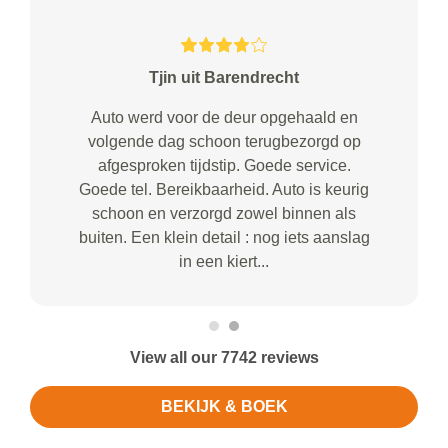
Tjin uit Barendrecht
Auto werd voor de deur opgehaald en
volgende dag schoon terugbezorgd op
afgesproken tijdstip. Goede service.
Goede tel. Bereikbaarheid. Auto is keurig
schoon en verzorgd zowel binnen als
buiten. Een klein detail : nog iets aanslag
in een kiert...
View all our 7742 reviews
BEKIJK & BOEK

...

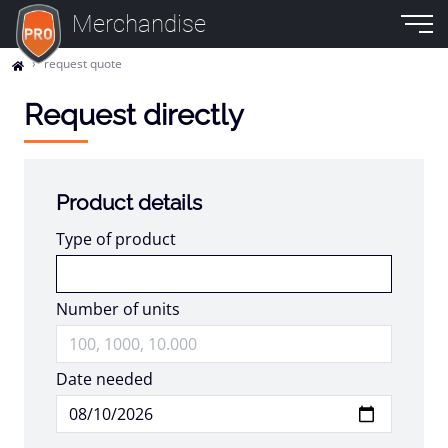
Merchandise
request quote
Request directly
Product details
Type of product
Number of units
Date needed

...

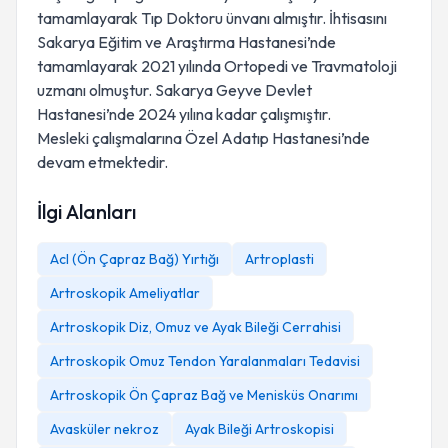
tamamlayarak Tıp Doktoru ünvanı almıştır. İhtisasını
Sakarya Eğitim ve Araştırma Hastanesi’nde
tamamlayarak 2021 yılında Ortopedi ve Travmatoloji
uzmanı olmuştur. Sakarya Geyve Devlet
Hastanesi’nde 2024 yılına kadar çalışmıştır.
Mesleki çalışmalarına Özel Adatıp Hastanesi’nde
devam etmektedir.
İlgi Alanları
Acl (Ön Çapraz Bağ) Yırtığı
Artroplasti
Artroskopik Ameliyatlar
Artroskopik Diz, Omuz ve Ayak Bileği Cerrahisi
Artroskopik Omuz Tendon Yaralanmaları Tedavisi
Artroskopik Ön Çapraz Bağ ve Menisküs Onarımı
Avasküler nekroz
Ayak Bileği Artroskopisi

TASK REQUIREMENTS — Could you report how many lines of the listing above hold "tamamlayarak"? Only the number is needed.

WRITTEN REPLY — 2